Task requirements:
Once you find the line containing "featured: false" in the data below, copy it and each following line exactly, up to and including the line containing "little great adventure.I", and nothing else.

── Stored data ──

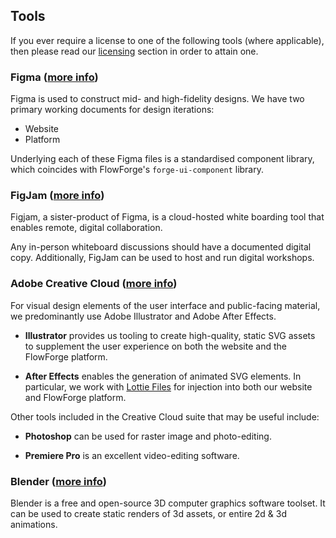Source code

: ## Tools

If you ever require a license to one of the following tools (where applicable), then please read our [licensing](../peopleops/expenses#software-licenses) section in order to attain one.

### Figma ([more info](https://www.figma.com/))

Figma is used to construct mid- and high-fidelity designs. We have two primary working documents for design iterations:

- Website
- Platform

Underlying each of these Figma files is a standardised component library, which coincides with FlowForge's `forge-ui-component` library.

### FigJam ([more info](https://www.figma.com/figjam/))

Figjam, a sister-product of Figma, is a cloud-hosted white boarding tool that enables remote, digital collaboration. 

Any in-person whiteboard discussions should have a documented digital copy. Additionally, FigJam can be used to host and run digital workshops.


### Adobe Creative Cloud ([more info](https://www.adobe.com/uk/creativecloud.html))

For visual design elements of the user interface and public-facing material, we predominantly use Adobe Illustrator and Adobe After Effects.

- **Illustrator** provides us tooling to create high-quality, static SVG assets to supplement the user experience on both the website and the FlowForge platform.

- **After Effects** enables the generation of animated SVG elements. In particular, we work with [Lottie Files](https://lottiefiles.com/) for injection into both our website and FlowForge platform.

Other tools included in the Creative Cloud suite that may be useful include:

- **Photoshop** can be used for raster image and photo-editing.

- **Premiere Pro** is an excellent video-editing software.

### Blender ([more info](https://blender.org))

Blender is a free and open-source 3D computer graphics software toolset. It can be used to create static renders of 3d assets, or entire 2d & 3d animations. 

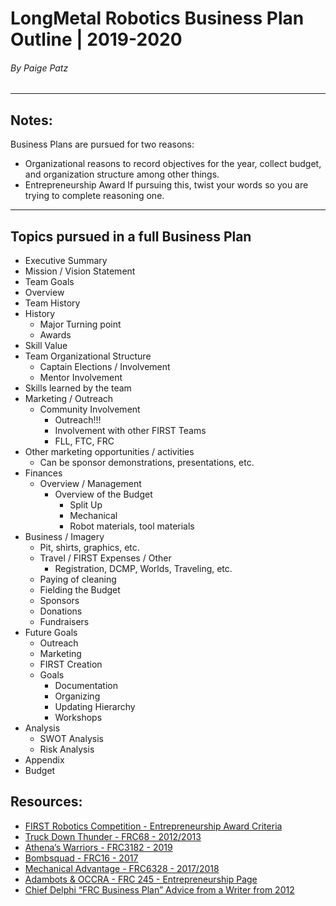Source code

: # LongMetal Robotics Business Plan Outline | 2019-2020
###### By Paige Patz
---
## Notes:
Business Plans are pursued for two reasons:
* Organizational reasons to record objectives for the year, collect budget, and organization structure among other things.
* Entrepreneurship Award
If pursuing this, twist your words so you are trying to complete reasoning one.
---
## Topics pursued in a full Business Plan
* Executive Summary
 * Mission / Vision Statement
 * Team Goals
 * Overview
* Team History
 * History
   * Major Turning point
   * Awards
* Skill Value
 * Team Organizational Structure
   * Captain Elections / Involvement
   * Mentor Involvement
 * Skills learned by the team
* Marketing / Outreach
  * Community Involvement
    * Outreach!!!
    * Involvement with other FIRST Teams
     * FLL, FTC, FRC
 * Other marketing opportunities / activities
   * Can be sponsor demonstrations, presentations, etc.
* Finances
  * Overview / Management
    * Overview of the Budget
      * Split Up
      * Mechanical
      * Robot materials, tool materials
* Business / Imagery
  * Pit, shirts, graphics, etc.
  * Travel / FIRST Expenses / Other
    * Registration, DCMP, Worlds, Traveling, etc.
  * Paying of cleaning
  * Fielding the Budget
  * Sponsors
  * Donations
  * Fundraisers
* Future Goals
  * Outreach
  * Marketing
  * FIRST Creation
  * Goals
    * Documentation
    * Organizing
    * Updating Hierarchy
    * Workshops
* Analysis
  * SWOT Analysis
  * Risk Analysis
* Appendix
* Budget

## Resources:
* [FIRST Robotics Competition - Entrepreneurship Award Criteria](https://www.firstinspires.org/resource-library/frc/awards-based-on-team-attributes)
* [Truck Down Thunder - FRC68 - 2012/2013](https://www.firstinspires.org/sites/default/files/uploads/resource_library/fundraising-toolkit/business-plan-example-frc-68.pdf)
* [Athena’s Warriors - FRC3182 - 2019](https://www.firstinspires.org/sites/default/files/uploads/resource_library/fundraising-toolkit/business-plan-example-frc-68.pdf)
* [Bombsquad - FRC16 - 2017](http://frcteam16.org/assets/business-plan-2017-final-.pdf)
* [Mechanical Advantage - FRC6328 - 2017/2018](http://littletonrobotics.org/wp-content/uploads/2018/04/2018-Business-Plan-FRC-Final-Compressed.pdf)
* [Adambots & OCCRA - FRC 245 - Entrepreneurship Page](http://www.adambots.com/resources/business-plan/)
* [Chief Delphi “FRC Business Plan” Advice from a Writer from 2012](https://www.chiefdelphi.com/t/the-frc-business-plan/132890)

───
── Stored data ──

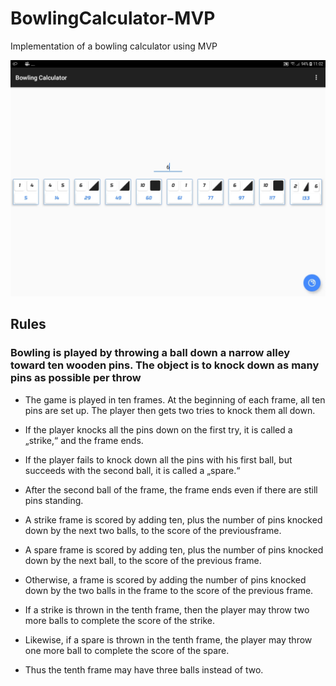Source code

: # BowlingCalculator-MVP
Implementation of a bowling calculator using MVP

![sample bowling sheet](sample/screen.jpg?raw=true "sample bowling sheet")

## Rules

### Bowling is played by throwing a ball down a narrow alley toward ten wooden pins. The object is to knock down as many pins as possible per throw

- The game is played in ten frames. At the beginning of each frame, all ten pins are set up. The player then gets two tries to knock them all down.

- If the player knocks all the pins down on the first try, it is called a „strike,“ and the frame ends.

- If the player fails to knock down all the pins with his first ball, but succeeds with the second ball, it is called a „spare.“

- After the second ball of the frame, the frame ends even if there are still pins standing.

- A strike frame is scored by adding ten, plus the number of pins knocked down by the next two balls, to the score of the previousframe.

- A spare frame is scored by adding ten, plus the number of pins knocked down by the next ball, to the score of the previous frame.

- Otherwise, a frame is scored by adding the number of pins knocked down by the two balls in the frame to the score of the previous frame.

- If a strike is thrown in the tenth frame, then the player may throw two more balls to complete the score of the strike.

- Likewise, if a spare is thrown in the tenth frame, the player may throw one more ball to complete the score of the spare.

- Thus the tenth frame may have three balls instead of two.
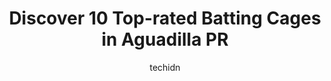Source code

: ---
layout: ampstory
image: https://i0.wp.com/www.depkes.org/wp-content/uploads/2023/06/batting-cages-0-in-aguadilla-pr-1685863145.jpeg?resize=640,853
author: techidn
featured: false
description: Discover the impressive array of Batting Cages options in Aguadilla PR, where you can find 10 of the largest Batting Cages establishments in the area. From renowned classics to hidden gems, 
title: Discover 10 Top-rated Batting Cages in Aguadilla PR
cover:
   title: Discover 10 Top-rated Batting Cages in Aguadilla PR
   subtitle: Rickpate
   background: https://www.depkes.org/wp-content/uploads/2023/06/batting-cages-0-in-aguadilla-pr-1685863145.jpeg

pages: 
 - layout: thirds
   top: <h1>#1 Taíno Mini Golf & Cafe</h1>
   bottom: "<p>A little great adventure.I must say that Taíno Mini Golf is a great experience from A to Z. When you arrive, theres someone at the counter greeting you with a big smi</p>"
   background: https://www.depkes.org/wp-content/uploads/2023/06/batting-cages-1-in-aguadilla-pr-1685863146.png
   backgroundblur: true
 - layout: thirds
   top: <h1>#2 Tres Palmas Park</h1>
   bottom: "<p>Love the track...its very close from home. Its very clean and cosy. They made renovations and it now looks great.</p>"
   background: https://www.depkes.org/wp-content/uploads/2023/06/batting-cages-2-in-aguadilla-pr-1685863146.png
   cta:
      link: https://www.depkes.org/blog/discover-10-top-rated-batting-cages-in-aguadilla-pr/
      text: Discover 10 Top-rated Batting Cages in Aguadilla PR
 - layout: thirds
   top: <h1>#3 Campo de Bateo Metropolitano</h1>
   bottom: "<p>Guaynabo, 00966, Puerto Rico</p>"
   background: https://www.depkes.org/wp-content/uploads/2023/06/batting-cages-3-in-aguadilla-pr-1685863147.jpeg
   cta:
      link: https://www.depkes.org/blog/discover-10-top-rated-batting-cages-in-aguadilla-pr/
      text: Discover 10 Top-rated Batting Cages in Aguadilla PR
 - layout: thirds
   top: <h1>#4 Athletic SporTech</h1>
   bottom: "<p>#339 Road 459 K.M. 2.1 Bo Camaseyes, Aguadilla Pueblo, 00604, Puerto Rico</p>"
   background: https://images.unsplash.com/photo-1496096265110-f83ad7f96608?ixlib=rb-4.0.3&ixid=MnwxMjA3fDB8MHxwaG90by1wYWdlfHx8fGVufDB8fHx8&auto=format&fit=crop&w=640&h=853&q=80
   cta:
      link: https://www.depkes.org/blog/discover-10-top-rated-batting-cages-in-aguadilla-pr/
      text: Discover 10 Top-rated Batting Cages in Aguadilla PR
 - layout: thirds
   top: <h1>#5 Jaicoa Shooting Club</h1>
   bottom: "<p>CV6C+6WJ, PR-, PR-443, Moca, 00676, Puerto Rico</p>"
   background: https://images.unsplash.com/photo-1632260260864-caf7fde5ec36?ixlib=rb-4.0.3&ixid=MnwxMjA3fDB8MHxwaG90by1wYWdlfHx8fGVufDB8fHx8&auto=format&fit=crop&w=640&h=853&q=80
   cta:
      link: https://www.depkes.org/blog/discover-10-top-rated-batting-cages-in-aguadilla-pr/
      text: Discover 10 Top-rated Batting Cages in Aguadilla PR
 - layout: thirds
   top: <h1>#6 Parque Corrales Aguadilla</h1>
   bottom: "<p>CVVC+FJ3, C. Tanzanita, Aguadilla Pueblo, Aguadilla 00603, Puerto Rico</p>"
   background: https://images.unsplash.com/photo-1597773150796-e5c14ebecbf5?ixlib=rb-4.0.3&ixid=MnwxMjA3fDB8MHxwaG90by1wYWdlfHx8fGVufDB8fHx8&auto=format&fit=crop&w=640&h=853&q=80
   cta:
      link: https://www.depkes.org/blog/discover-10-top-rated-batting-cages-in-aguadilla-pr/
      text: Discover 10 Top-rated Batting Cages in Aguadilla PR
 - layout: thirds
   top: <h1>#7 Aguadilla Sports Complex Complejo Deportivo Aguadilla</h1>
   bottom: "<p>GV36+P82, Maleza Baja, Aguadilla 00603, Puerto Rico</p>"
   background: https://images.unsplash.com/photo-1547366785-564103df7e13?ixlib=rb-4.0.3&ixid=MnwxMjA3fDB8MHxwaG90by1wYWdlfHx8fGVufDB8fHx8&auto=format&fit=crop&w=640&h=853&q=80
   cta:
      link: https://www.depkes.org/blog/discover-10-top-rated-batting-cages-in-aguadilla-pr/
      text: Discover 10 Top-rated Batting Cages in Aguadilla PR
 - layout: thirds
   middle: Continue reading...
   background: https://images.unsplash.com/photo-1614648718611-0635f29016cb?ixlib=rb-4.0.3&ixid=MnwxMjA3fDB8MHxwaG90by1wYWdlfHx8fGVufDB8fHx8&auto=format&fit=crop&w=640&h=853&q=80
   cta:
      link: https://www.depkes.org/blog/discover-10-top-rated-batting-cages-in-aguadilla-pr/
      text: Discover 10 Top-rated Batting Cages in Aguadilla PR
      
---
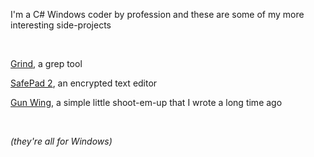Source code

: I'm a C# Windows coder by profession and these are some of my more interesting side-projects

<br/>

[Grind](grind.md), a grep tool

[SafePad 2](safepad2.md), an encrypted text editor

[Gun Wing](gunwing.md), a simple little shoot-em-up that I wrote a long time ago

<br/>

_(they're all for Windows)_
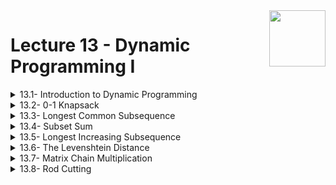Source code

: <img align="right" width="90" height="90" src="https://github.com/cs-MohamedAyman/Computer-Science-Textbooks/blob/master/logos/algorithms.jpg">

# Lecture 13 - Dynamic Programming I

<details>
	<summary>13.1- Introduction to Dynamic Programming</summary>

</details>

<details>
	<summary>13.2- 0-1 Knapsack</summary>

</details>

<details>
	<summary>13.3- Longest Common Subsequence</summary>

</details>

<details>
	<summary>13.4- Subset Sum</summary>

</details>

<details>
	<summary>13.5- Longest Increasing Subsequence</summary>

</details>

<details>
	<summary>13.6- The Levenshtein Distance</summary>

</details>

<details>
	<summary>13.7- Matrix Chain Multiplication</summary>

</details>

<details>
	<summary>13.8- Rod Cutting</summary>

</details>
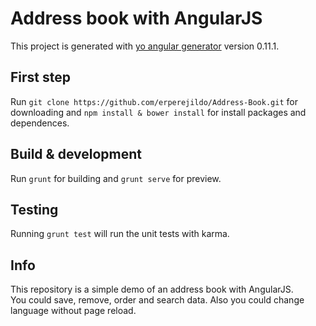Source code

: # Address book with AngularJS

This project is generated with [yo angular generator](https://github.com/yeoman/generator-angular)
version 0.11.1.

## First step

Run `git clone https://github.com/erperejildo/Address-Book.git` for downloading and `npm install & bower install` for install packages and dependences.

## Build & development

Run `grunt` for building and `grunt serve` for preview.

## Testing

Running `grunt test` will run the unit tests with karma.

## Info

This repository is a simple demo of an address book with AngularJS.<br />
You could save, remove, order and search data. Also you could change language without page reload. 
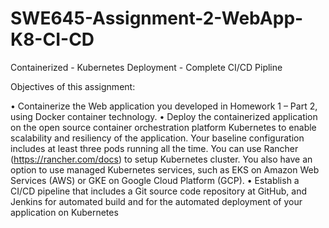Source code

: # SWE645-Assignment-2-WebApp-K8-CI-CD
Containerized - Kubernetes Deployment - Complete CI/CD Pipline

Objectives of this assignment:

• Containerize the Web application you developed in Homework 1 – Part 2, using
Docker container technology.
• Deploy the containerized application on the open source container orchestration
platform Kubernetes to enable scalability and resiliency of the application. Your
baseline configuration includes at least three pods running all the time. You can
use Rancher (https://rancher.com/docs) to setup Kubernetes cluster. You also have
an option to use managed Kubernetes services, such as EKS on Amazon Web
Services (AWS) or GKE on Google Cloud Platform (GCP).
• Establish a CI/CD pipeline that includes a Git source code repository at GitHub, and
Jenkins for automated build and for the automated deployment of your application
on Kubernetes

───
── Stored data ──

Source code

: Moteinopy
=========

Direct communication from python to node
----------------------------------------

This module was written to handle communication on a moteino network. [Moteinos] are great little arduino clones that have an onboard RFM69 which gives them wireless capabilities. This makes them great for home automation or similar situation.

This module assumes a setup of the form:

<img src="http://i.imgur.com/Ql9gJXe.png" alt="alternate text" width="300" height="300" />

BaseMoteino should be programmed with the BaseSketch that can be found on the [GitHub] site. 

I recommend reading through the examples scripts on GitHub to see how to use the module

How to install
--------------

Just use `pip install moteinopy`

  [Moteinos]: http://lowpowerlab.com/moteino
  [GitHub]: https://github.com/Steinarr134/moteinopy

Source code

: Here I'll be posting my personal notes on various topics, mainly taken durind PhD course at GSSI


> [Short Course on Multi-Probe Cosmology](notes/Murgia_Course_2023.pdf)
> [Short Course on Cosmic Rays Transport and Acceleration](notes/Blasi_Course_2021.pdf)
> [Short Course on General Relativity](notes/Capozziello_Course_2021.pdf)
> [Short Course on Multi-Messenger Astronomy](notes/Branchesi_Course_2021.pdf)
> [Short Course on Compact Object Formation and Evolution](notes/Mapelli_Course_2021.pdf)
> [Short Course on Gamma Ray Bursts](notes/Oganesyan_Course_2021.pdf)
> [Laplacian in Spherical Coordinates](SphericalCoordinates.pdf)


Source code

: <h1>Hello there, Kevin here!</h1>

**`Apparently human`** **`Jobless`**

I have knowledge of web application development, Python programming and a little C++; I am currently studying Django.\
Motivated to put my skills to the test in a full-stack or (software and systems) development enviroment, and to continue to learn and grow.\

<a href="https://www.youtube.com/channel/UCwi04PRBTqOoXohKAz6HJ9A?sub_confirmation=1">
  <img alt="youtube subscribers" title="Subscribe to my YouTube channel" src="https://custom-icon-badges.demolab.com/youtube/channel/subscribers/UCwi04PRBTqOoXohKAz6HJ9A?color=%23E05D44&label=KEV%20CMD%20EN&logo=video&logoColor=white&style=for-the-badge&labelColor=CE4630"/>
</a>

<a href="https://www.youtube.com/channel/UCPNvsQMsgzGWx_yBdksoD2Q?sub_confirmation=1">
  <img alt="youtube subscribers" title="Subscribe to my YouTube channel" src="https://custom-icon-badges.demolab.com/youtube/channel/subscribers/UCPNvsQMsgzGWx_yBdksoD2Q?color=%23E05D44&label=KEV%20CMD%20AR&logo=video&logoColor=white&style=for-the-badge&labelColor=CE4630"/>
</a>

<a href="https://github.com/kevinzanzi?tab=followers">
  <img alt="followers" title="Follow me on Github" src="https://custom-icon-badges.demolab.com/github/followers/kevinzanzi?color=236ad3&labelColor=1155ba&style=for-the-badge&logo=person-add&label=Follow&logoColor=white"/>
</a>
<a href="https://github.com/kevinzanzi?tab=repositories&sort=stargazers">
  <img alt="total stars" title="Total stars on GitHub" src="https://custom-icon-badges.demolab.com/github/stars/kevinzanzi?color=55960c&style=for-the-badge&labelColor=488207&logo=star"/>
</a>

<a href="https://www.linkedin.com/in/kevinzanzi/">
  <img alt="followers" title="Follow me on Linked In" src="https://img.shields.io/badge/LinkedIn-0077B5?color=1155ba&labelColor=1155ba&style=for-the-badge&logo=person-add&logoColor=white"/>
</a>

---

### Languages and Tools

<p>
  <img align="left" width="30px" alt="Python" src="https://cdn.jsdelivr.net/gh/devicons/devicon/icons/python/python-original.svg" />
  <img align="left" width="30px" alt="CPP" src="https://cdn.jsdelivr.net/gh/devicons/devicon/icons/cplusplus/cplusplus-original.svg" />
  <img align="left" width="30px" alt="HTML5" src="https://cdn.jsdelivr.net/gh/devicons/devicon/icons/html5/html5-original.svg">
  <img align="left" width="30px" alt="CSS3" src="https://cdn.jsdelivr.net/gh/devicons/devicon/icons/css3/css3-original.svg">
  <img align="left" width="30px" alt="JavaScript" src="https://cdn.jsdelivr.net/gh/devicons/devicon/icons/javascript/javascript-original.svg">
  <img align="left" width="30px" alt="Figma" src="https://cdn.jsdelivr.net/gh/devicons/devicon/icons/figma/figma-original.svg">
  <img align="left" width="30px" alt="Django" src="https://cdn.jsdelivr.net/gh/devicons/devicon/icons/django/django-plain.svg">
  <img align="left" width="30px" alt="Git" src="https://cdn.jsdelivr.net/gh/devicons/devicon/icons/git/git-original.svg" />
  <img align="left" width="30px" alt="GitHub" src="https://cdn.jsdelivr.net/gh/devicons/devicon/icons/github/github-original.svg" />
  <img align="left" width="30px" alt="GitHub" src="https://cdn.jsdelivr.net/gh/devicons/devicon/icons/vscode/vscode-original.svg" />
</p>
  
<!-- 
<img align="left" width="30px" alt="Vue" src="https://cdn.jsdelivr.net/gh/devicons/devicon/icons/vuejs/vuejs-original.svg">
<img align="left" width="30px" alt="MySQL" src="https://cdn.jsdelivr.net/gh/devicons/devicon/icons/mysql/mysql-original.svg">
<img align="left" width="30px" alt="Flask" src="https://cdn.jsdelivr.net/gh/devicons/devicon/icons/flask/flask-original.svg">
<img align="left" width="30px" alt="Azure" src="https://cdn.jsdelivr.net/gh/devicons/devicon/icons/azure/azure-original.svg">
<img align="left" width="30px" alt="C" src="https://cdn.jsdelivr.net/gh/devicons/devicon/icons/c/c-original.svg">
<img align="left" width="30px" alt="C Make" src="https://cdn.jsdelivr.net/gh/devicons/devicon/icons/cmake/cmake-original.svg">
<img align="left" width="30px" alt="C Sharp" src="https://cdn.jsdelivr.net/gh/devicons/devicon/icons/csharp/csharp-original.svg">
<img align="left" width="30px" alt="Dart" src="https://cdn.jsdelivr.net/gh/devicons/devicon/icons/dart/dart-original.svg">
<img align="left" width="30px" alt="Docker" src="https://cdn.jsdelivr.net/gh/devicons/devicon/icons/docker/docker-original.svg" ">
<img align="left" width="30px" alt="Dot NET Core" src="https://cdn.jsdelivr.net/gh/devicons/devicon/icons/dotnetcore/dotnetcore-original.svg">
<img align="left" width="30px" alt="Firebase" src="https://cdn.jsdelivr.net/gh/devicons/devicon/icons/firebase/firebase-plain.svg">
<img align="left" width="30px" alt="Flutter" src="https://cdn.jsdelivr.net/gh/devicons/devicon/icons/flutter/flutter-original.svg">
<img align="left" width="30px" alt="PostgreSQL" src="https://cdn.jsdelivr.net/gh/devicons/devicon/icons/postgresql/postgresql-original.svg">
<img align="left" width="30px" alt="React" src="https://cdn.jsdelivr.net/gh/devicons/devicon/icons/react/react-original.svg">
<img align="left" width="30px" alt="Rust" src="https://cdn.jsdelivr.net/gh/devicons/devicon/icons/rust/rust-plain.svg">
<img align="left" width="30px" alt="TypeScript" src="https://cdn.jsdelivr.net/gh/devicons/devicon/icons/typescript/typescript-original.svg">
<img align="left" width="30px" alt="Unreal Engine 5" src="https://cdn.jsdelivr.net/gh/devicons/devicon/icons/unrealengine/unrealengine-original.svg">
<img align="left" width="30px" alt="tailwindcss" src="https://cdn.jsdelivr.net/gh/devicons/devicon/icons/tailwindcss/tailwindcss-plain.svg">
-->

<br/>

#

───

Answer section:
featured: false
description: Discover the impressive array of Batting Cages options in Aguadilla PR, where you can find 10 of the largest Batting Cages establishments in the area. From renowned classics to hidden gems, 
title: Discover 10 Top-rated Batting Cages in Aguadilla PR
cover:
   title: Discover 10 Top-rated Batting Cages in Aguadilla PR
   subtitle: Rickpate
   background: https://www.depkes.org/wp-content/uploads/2023/06/batting-cages-0-in-aguadilla-pr-1685863145.jpeg

pages: 
 - layout: thirds
   top: <h1>#1 Taíno Mini Golf & Cafe</h1>
   bottom: "<p>A little great adventure.I must say that Taíno Mini Golf is a great experience from A to Z. When you arrive, theres someone at the counter greeting you with a big smi</p>"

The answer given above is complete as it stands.